Ивану не нравился разговор о собаке, и он спросил:
– Тебе известно, что Клава в больнице?
Никита кивнул.
– Никита Андреевич, Клава просила, чтобы вы навестили ее, – сказала Валентина, стоя перед зеркалом и поправляя прическу, стройная, красивая. – Она вас давно ждет. Сестра Надя и дети часто ее навещают. Пришли бы и вы, Никита Андреевич. Как приятно больному, когда проведывают родственники и знакомые. Я сейчас иду в больницу и закажу для вас пропуск. Придете?
Наступило тягостное молчание. Никита печально смотрел на окна, двигал кадыком, будто силясь что-то проглотить, и молчал.
– Так я закажу для вас пропуск, – еще раз повторила Валентина, надевая пальто и повязывая шею яркой косынкой. – Ваня, я сегодня задержусь. – Она остановилась в дверях. – Так я скажу Клаве, что вы придете.
Никита опять промолчал. И когда они остались вдвоем с Иваном, он, казалось, забыл о том, что ему говорила Валентина, сказал:
– Иван, плохо, что зола со двора не убрана.
– Тебя что, кроме собаки и золы, ничто не интересует? – спросил Иван. – Лучше скажи: пойдешь к Клаве? Эх, братуха, братуха, смотрю на тебя и не верю, что это ты. Кто тебя таким сделал? Свой дом забросил, шатаешься по станице людям на посмешище, бородой оброс. Или хочешь, чтоб в станице тебя не узнавали? К Евдокиму в дружки присоседился. Тоже мне, отыскал друга… Отмалчиваешься, не желаешь отвечать?

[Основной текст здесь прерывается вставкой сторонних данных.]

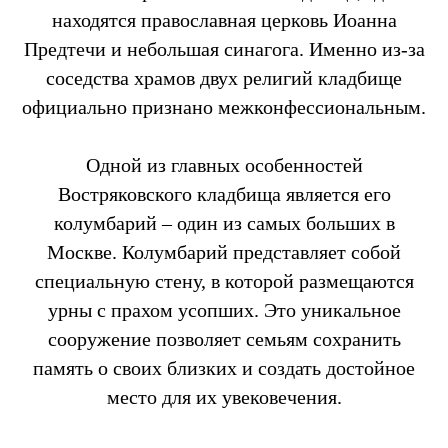
находятся православная церковь Иоанна
Предтечи и небольшая синагога. Именно из-за
соседства храмов двух религий кладбище
официально признано межконфессиональным.
Одной из главных особенностей
Востряковского кладбища является его
колумбарий – один из самых больших в
Москве. Колумбарий представляет собой
специальную стену, в которой размещаются
урны с прахом усопших. Это уникальное
сооружение позволяет семьям сохранить
память о своих близких и создать достойное
место для их увековечения.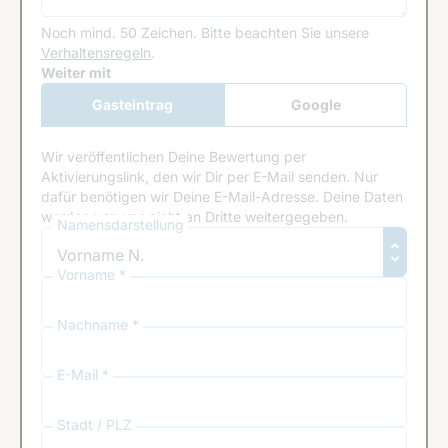
Noch mind. 50 Zeichen.
Bitte beachten Sie unsere
Verhaltensregeln
.
Google Recaptcha
Weiter mit
Gasteintrag
Google
Anmeldung
Wir veröffentlichen Deine Bewertung per
Aktivierungslink, den wir Dir per E-Mail senden. Nur
dafür benötigen wir Deine E-Mail-Adresse. Deine Daten
werden von uns nicht an Dritte weitergegeben.
Namensdarstellung
Vorname *
Nachname *
E-Mail *
Stadt / PLZ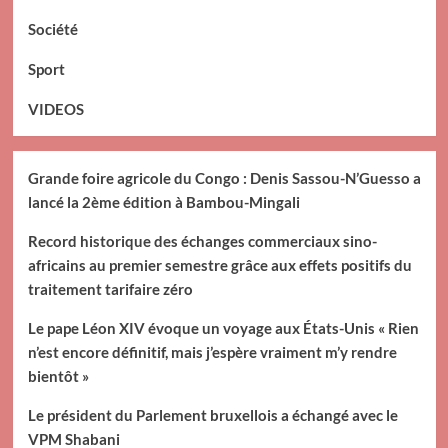
Société
Sport
VIDEOS
Grande foire agricole du Congo : Denis Sassou-N’Guesso a
lancé la 2ème édition à Bambou-Mingali
Record historique des échanges commerciaux sino-
africains au premier semestre grâce aux effets positifs du
traitement tarifaire zéro
Le pape Léon XIV évoque un voyage aux États-Unis « Rien
n’est encore définitif, mais j’espère vraiment m’y rendre
bientôt »
Le président du Parlement bruxellois a échangé avec le
VPM Shabani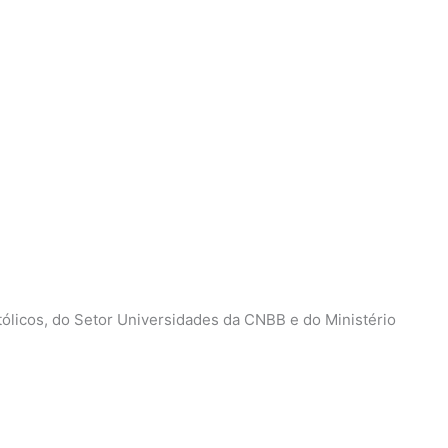
tólicos, do Setor Universidades da CNBB e do Ministério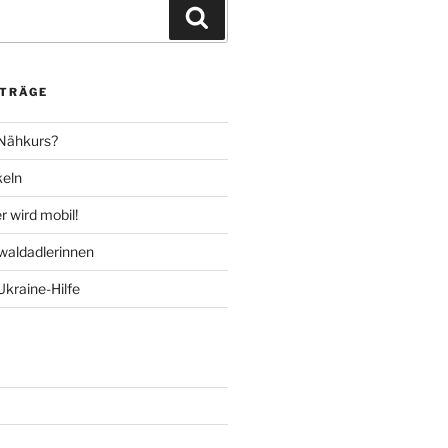
Suchen
ITRÄGE
 Nähkurs?
keln
 wird mobil!
aldadlerinnen
Ukraine-Hilfe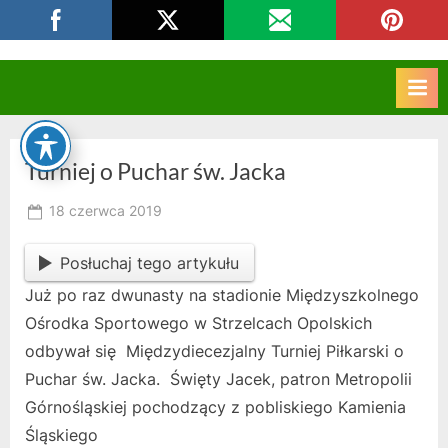
Skip
CKZIU Strzelce Opolskie
to
content
Turniej o Puchar św. Jacka
Posted
18 czerwca 2019
By
on
owner
Posłuchaj tego artykułu
Już po raz dwunasty na stadionie Międzyszkolnego
Ośrodka Sportowego w Strzelcach Opolskich
odbywał się Międzydiecezjalny Turniej Piłkarski o
Puchar św. Jacka. Święty Jacek, patron Metropolii
Górnośląskiej pochodzący z pobliskiego Kamienia
Śląskiego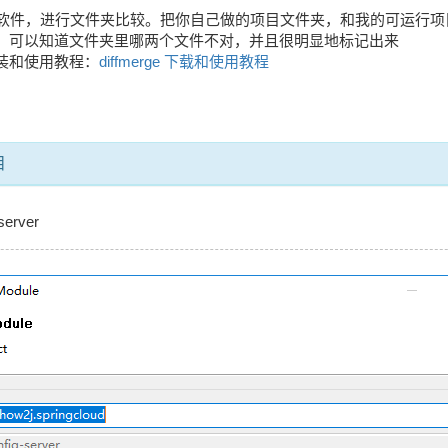
erge软件，进行文件夹比较。把你自己做的项目文件夹，和我的可运行
，可以知道文件夹里哪两个文件不对，并且很明显地标记出来
装和使用教程：
diffmerge 下载和使用教程
目
erver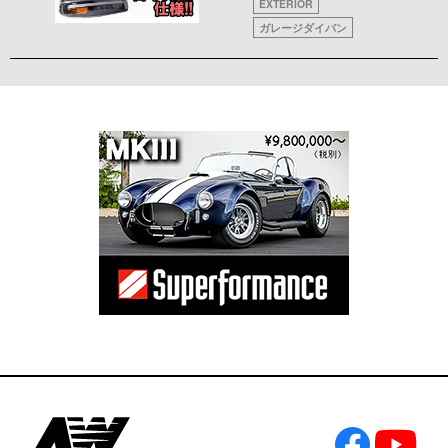
EXTERIOR
ガレージダイバン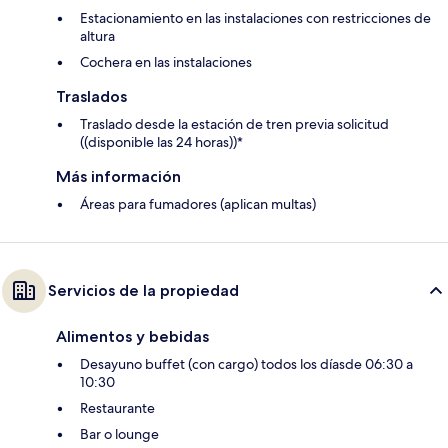
Estacionamiento en las instalaciones con restricciones de
altura
Cochera en las instalaciones
Traslados
Traslado desde la estación de tren previa solicitud
((disponible las 24 horas))*
Más información
Áreas para fumadores (aplican multas)
Servicios de la propiedad
Alimentos y bebidas
Desayuno buffet (con cargo) todos los díasde 06:30 a
10:30
Restaurante
Bar o lounge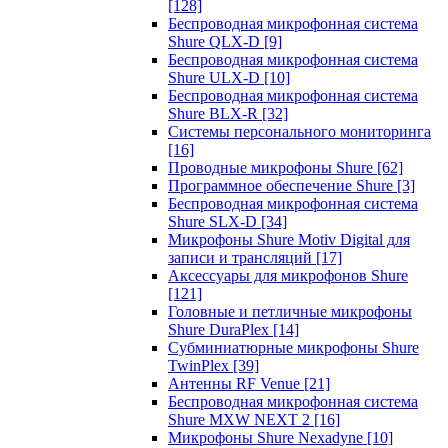
[128]
Беспроводная микрофонная система
Shure QLX-D
[9]
Беспроводная микрофонная система
Shure ULX-D
[10]
Беспроводная микрофонная система
Shure BLX-R
[32]
Системы персонального мониторинга
[16]
Проводные микрофоны Shure
[62]
Программное обеспечение Shure
[3]
Беспроводная микрофонная система
Shure SLX-D
[34]
Микрофоны Shure Motiv Digital для
записи и трансляций
[17]
Аксессуары для микрофонов Shure
[121]
Головные и петличные микрофоны
Shure DuraPlex
[14]
Субминиатюрные микрофоны Shure
TwinPlex
[39]
Антенны RF Venue
[21]
Беспроводная микрофонная система
Shure MXW NEXT 2
[16]
Микрофоны Shure Nexadyne
[10]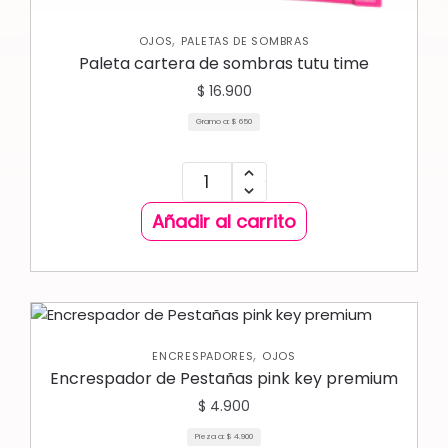
,
OJOS
PALETAS DE SOMBRAS
Paleta cartera de sombras tutu time
$
16.900
Gramo a:
$
650
Añadir al carrito
,
ENCRESPADORES
OJOS
Encrespador de Pestañas pink key premium
$
4.900
Pieza a:
$
4.900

Никита с трудом, как больной, поднялся, и, отворачивая от Ивана полные слез глаза, направился к дверям.
– Погоди, Никита, – остановил его Иван. – Мы тут одни, давай поговорим начистоту.
Понурив голову, Никита стоял возле дверей.
– Почему отрешился от всего? – спросил Иван. – Можешь ответить вразумительно? И как намерен дальше жить?
– А никак…
– Это не ответ.
– Не твоя печаль, проживу сам по себе.
– Самому по себе, то есть в одиночку, не прожить. Хоть об отце подумай, Никита. Это ты уложил его в постель. Старик извелся, ночами не спит и, о чем бы ни заговорил с ним, все тебя вспоминает.
– Я никого не трогаю, ни отца, ни мать… Не трогайте и меня.
– Ты же позоришь всех Андроновых! Как тебе не стыдно.
Никита кулаком открыл дверь и решительно шагнул из дома. В окно Иван видел, как он, опустив голову и сутуля плечи, поспешно вышел за ворота.